Sometimes, we’ll have to do something like this to extend a pre-trained tokenizer:
from transformers import AutoTokenizer
from datasets import load_dataset
ds_de = load_dataset("mc4", 'de')
ds_fr = load_dataset("mc4", 'fr')
de_tokenizer = tokenizer.train_new_from_iterator(
ds_de['text'],vocab_size=50_000
)
fr_tokenizer = tokenizer.train_new_from_iterator(
ds_fr['text'],vocab_size=50_000
)
new_tokens_de = set(de_tokenizer.vocab).difference(tokenizer.vocab)
new_tokens_fr = set(fr_tokenizer.vocab).difference(tokenizer.vocab)
new_tokens = set(new_tokens_de).union(new_tokens_fr)

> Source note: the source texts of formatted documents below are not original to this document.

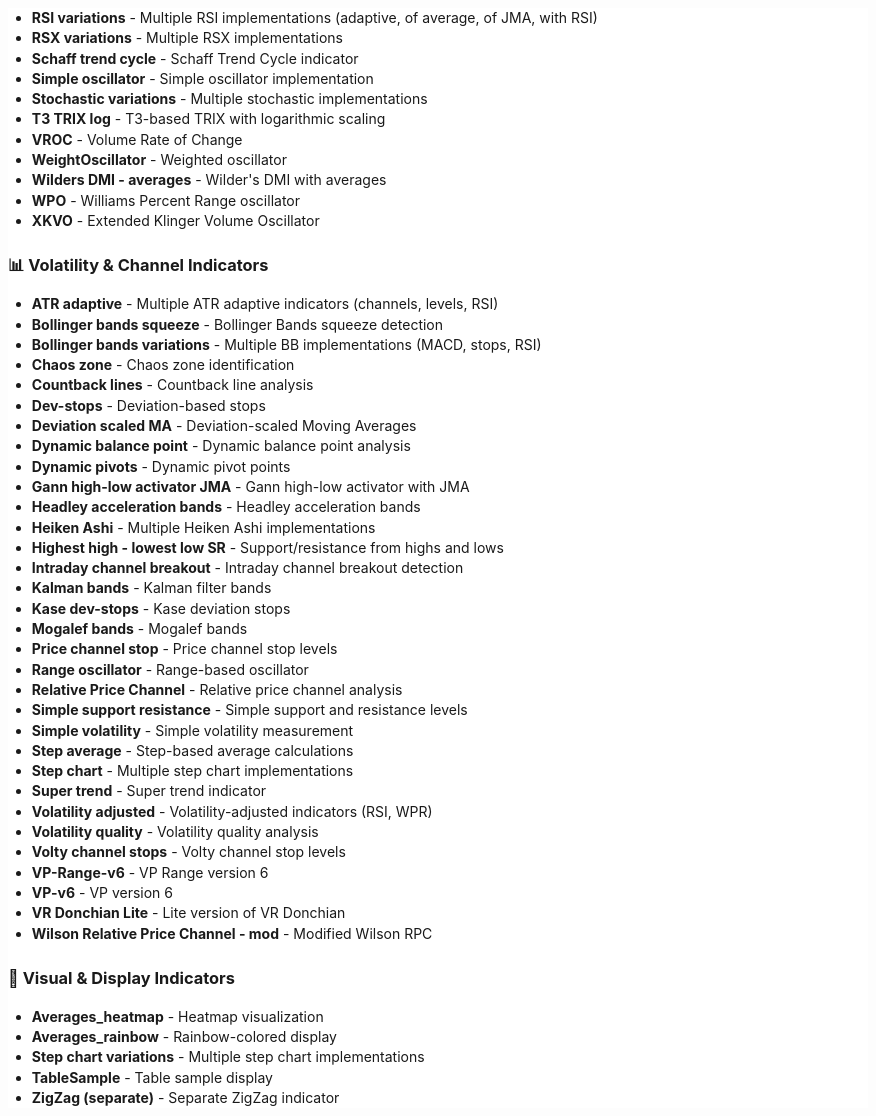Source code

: - **RSI variations** - Multiple RSI implementations (adaptive, of average, of JMA, with RSI)
- **RSX variations** - Multiple RSX implementations
- **Schaff trend cycle** - Schaff Trend Cycle indicator
- **Simple oscillator** - Simple oscillator implementation
- **Stochastic variations** - Multiple stochastic implementations
- **T3 TRIX log** - T3-based TRIX with logarithmic scaling
- **VROC** - Volume Rate of Change
- **WeightOscillator** - Weighted oscillator
- **Wilders DMI - averages** - Wilder's DMI with averages
- **WPO** - Williams Percent Range oscillator
- **XKVO** - Extended Klinger Volume Oscillator

### 📊 **Volatility & Channel Indicators**
- **ATR adaptive** - Multiple ATR adaptive indicators (channels, levels, RSI)
- **Bollinger bands squeeze** - Bollinger Bands squeeze detection
- **Bollinger bands variations** - Multiple BB implementations (MACD, stops, RSI)
- **Chaos zone** - Chaos zone identification
- **Countback lines** - Countback line analysis
- **Dev-stops** - Deviation-based stops
- **Deviation scaled MA** - Deviation-scaled Moving Averages
- **Dynamic balance point** - Dynamic balance point analysis
- **Dynamic pivots** - Dynamic pivot points
- **Gann high-low activator JMA** - Gann high-low activator with JMA
- **Headley acceleration bands** - Headley acceleration bands
- **Heiken Ashi** - Multiple Heiken Ashi implementations
- **Highest high - lowest low SR** - Support/resistance from highs and lows
- **Intraday channel breakout** - Intraday channel breakout detection
- **Kalman bands** - Kalman filter bands
- **Kase dev-stops** - Kase deviation stops
- **Mogalef bands** - Mogalef bands
- **Price channel stop** - Price channel stop levels
- **Range oscillator** - Range-based oscillator
- **Relative Price Channel** - Relative price channel analysis
- **Simple support resistance** - Simple support and resistance levels
- **Simple volatility** - Simple volatility measurement
- **Step average** - Step-based average calculations
- **Step chart** - Multiple step chart implementations
- **Super trend** - Super trend indicator
- **Volatility adjusted** - Volatility-adjusted indicators (RSI, WPR)
- **Volatility quality** - Volatility quality analysis
- **Volty channel stops** - Volty channel stop levels
- **VP-Range-v6** - VP Range version 6
- **VP-v6** - VP version 6
- **VR Donchian Lite** - Lite version of VR Donchian
- **Wilson Relative Price Channel - mod** - Modified Wilson RPC

### 🎨 **Visual & Display Indicators**
- **Averages_heatmap** - Heatmap visualization
- **Averages_rainbow** - Rainbow-colored display
- **Step chart variations** - Multiple step chart implementations
- **TableSample** - Table sample display
- **ZigZag (separate)** - Separate ZigZag indicator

tokenizer = AutoTokenizer.from_pretrained(
'moussaKam/frugalscore_tiny_bert-base_bert-score'
)
tokenizer.add_tokens(list(new_tokens))
tokenizer.save_pretrained('frugalscore_tiny_bert-de-fr')
And then when loading the tokenizer,
tokenizer = AutoTokenizer.from_pretrained(
'frugalscore_tiny_bert-de-fr', local_files_only=True
)
It takes pretty long to load from %%time
in a Jupyter cell:
CPU times: user 34min 20s
Wall time: 34min 22s
I guess this is due to regex compilation for the added tokens which was also raised in Loading of Tokenizer is really slow when there are lots of additional tokens · Issue #914 · huggingface/tokenizers · GitHub
I think it’s okay since it’ll load once and the work can be done without redoing the regex compiles.